■ **Work order**
Pick out each line in the material below that contains the word "подойдут" and copy those lines in full.

▬▬▬▬▬▬

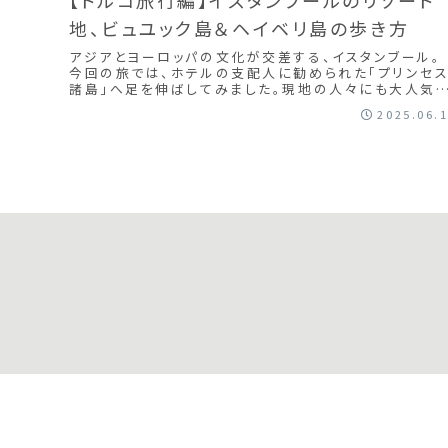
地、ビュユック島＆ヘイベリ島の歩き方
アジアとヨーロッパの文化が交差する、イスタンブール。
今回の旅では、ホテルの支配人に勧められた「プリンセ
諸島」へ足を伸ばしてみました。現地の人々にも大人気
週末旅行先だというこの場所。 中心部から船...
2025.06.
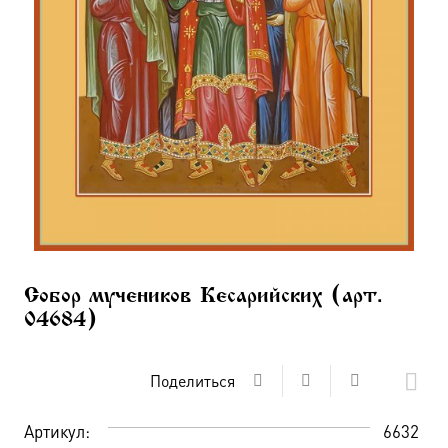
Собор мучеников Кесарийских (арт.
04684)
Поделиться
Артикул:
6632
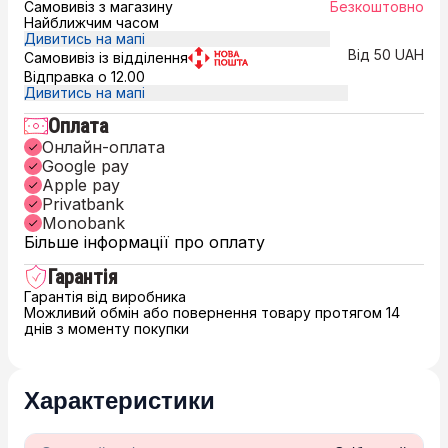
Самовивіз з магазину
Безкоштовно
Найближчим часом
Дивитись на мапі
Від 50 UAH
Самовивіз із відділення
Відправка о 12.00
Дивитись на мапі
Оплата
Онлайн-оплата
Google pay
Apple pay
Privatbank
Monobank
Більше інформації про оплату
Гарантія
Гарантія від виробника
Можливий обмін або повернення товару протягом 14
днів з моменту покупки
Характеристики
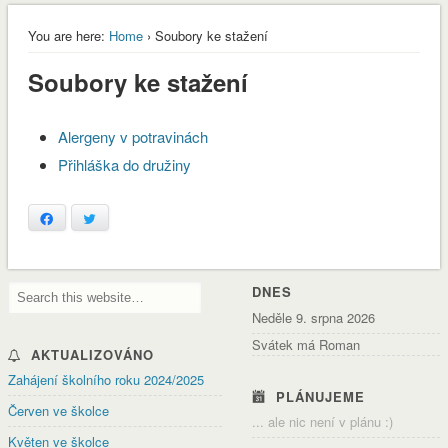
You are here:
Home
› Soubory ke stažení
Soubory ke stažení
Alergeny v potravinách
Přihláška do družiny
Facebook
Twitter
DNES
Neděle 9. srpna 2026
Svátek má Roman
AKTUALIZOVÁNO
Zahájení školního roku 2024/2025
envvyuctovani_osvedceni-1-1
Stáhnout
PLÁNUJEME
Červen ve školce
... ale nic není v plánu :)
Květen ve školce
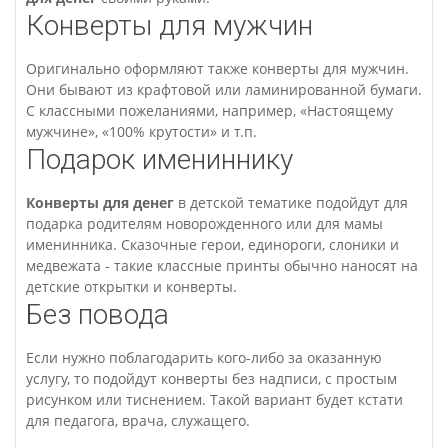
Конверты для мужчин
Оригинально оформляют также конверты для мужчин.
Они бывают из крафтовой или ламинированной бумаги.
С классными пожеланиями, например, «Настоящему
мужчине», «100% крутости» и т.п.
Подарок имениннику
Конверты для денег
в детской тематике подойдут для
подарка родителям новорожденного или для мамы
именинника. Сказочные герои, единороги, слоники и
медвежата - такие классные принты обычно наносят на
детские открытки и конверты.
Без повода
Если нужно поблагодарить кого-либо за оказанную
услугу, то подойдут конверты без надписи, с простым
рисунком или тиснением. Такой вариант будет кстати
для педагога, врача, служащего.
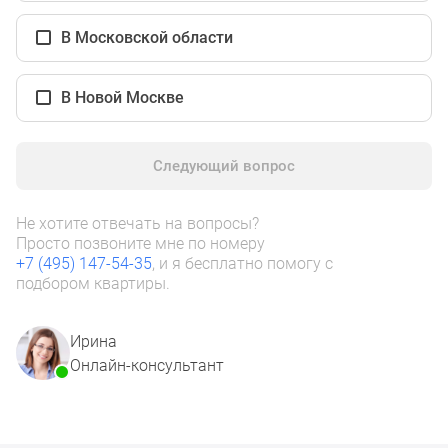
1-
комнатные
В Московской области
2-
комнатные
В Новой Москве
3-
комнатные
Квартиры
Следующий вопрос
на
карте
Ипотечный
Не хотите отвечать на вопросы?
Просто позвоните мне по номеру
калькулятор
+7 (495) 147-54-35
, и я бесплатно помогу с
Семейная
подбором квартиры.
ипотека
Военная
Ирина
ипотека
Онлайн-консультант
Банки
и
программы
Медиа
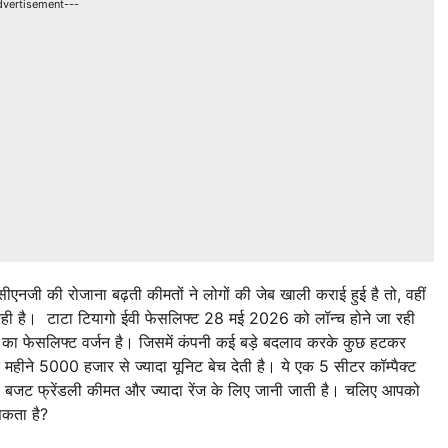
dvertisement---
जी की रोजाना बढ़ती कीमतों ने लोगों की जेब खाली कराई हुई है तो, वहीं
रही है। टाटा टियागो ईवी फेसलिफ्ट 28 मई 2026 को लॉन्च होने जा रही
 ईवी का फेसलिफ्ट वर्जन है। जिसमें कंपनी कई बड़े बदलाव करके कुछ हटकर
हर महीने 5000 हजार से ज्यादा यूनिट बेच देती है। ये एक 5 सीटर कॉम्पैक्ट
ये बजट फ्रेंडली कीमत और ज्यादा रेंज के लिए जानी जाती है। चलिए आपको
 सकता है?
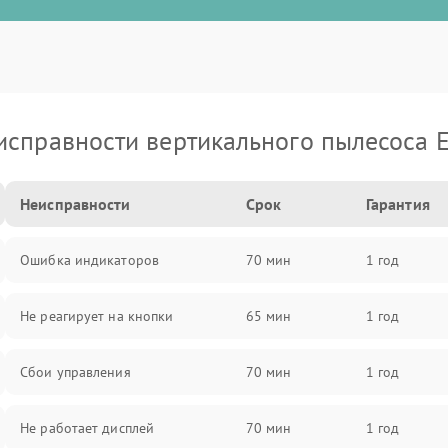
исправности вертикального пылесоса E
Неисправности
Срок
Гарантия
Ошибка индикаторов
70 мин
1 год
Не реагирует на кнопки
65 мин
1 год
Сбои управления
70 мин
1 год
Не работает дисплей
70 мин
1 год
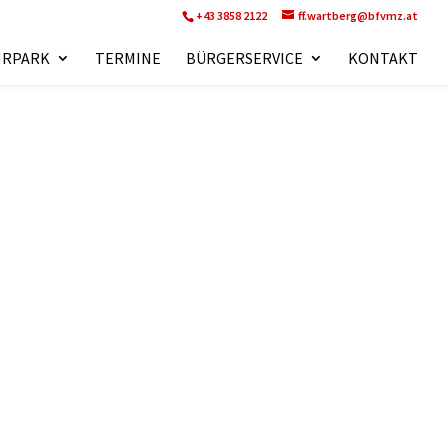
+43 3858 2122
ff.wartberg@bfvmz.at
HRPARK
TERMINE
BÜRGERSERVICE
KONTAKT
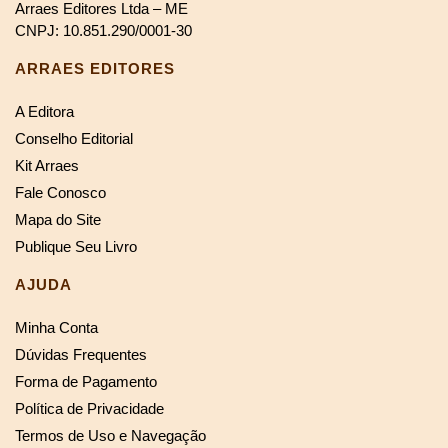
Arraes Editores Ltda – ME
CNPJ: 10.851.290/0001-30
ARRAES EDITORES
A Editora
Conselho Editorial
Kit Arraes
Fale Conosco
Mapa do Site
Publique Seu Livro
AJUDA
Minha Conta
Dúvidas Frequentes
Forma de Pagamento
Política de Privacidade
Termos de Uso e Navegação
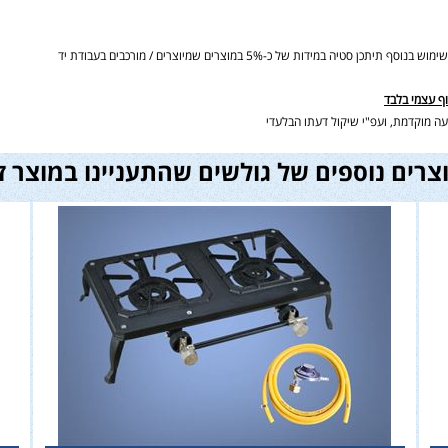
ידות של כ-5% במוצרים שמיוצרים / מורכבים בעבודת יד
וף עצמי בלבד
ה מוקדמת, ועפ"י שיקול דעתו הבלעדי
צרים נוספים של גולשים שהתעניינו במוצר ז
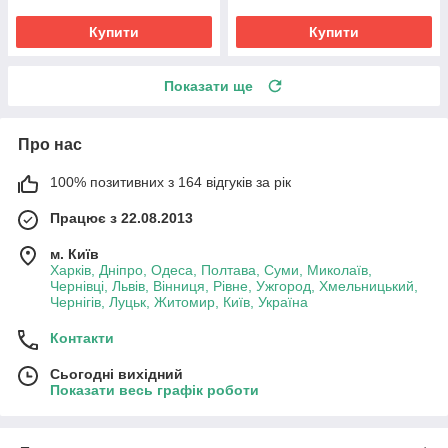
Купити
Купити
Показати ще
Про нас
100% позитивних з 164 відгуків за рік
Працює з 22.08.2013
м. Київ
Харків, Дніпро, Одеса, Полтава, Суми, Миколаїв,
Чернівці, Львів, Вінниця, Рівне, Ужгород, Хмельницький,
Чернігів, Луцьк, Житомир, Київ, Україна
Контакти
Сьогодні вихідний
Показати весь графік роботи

▬▬▬▬▬▬

■ **Problem solution**
в детской тематике подойдут для
услугу, то подойдут конверты без надписи, с простым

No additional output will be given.